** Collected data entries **
# # # #
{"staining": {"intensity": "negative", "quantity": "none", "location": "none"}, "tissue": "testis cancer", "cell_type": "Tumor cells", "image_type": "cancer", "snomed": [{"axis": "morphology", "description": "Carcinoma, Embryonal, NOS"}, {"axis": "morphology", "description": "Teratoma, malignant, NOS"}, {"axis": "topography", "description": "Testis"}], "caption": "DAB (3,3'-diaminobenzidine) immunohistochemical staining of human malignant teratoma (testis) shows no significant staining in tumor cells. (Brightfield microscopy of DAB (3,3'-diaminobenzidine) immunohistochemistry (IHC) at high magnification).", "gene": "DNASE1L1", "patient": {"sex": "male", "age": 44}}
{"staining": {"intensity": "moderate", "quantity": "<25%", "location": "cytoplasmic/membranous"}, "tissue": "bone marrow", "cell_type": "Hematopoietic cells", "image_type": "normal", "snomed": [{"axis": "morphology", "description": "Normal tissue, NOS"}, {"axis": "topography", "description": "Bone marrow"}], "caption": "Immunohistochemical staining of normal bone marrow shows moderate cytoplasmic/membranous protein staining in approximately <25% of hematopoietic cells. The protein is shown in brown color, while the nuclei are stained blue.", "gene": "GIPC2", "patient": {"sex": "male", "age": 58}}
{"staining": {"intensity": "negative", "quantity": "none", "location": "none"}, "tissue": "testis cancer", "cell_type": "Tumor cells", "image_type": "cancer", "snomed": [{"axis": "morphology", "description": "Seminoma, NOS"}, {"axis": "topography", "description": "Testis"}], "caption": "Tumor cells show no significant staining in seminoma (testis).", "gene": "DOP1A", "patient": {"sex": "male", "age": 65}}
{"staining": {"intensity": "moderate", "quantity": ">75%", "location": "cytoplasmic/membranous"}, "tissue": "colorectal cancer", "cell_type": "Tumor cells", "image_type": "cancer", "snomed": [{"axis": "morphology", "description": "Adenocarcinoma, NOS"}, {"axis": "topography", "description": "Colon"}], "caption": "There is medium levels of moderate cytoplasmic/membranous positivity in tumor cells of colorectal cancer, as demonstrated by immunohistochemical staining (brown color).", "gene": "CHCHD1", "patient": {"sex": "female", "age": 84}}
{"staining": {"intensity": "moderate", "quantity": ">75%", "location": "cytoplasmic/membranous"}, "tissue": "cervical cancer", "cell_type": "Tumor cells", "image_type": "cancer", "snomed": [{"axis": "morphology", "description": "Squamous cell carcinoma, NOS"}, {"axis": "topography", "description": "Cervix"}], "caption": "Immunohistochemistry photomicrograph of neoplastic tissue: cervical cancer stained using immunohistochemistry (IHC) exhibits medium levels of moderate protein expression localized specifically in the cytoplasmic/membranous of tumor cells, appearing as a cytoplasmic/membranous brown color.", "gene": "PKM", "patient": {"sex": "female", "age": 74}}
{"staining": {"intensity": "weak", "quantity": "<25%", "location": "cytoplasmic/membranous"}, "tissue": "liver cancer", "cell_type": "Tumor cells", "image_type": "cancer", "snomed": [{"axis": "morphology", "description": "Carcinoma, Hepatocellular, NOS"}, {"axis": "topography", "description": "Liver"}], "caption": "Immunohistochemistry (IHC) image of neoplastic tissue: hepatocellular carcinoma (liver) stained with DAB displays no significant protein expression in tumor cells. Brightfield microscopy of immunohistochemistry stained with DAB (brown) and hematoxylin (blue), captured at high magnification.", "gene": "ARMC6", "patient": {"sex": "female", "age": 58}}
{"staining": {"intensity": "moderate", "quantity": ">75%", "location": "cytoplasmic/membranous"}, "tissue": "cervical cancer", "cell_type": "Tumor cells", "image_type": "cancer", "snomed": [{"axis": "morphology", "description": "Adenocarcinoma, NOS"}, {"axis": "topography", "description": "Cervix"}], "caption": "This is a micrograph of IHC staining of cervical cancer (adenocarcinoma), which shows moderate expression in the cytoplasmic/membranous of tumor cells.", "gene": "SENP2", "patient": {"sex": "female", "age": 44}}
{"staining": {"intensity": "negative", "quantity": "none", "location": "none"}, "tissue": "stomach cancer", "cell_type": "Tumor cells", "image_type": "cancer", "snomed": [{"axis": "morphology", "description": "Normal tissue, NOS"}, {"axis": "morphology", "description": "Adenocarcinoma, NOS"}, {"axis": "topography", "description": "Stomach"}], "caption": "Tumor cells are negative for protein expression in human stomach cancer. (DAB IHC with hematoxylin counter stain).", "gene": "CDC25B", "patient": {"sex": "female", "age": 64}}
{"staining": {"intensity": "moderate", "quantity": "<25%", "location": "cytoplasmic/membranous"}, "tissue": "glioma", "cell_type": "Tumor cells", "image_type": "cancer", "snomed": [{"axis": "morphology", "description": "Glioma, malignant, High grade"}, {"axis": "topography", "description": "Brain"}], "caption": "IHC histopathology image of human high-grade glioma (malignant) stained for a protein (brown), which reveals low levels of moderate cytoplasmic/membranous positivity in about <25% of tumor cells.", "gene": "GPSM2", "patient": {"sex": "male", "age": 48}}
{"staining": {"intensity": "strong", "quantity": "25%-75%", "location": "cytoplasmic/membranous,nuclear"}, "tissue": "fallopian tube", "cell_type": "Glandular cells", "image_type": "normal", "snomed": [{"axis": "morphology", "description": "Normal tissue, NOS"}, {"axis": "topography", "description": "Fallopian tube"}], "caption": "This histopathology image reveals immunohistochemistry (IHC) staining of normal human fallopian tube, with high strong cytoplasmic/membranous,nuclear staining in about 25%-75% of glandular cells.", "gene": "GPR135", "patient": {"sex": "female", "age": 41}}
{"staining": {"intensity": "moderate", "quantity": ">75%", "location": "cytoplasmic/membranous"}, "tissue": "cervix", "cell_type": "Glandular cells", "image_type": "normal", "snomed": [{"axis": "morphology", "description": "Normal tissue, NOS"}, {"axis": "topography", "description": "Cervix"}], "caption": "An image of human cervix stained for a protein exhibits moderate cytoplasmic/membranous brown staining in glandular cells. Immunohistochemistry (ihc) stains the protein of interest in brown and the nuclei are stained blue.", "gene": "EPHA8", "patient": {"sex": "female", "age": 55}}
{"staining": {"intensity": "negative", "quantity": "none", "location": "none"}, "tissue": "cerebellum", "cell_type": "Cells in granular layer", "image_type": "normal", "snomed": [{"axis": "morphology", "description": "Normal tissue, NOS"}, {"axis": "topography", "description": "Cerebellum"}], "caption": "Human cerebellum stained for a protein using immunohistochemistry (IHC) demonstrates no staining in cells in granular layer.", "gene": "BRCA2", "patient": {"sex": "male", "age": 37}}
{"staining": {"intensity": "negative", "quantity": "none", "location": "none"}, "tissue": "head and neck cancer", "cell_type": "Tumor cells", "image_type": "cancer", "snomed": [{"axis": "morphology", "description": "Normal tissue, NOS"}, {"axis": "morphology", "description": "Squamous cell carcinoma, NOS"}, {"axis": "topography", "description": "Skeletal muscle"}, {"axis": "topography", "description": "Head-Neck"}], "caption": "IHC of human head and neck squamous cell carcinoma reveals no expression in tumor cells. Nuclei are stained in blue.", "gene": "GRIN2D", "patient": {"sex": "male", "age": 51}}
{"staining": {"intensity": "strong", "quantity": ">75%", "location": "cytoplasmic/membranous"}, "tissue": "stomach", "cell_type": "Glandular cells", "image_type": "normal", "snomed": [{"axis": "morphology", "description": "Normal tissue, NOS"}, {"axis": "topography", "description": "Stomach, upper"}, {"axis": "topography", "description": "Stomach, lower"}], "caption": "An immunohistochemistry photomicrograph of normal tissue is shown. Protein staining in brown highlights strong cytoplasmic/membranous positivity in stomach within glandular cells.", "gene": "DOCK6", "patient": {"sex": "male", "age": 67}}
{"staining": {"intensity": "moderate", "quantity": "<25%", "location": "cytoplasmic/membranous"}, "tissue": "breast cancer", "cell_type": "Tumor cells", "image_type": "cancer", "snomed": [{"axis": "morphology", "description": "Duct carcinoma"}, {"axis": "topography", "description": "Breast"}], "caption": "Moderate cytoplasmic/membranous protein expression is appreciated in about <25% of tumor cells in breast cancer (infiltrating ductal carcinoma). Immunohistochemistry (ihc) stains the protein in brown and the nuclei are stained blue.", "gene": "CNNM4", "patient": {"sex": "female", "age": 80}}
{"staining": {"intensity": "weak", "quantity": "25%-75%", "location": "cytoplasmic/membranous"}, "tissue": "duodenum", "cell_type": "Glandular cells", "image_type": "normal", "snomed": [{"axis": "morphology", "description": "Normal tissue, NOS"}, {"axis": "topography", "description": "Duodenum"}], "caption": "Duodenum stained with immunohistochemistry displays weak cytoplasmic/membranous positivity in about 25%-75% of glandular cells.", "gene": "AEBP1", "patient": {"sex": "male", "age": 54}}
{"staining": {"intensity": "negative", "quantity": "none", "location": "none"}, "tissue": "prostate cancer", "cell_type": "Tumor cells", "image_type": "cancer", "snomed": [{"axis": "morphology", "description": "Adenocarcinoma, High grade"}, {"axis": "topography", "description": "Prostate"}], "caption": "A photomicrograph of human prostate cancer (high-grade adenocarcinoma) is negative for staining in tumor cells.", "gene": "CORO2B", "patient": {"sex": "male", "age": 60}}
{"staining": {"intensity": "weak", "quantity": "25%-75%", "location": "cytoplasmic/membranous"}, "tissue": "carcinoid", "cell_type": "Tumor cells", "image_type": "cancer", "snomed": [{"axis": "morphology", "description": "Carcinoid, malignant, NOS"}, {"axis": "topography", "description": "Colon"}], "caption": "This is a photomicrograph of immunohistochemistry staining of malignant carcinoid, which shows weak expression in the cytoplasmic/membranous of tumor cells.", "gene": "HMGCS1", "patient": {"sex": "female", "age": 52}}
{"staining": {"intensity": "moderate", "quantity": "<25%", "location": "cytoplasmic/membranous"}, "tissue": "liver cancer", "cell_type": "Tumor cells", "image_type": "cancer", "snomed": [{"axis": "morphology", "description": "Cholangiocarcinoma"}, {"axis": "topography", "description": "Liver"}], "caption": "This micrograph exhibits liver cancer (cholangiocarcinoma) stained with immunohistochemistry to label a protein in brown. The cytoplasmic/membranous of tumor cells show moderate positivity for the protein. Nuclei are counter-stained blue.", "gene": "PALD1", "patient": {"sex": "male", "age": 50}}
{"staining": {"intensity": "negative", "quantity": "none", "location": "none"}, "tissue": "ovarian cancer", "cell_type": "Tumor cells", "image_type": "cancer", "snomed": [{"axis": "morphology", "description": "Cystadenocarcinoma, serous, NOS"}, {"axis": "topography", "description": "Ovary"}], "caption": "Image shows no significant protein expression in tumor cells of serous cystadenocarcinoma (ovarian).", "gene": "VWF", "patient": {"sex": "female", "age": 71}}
# # # #
Could you reproduce exactly the lines of the entries above, from the one with "cells show no" through the one with "photomicrograph of neoplastic", and nothing else?

** RESULT **
{"staining": {"intensity": "negative", "quantity": "none", "location": "none"}, "tissue": "testis cancer", "cell_type": "Tumor cells", "image_type": "cancer", "snomed": [{"axis": "morphology", "description": "Seminoma, NOS"}, {"axis": "topography", "description": "Testis"}], "caption": "Tumor cells show no significant staining in seminoma (testis).", "gene": "DOP1A", "patient": {"sex": "male", "age": 65}}
{"staining": {"intensity": "moderate", "quantity": ">75%", "location": "cytoplasmic/membranous"}, "tissue": "colorectal cancer", "cell_type": "Tumor cells", "image_type": "cancer", "snomed": [{"axis": "morphology", "description": "Adenocarcinoma, NOS"}, {"axis": "topography", "description": "Colon"}], "caption": "There is medium levels of moderate cytoplasmic/membranous positivity in tumor cells of colorectal cancer, as demonstrated by immunohistochemical staining (brown color).", "gene": "CHCHD1", "patient": {"sex": "female", "age": 84}}
{"staining": {"intensity": "moderate", "quantity": ">75%", "location": "cytoplasmic/membranous"}, "tissue": "cervical cancer", "cell_type": "Tumor cells", "image_type": "cancer", "snomed": [{"axis": "morphology", "description": "Squamous cell carcinoma, NOS"}, {"axis": "topography", "description": "Cervix"}], "caption": "Immunohistochemistry photomicrograph of neoplastic tissue: cervical cancer stained using immunohistochemistry (IHC) exhibits medium levels of moderate protein expression localized specifically in the cytoplasmic/membranous of tumor cells, appearing as a cytoplasmic/membranous brown color.", "gene": "PKM", "patient": {"sex": "female", "age": 74}}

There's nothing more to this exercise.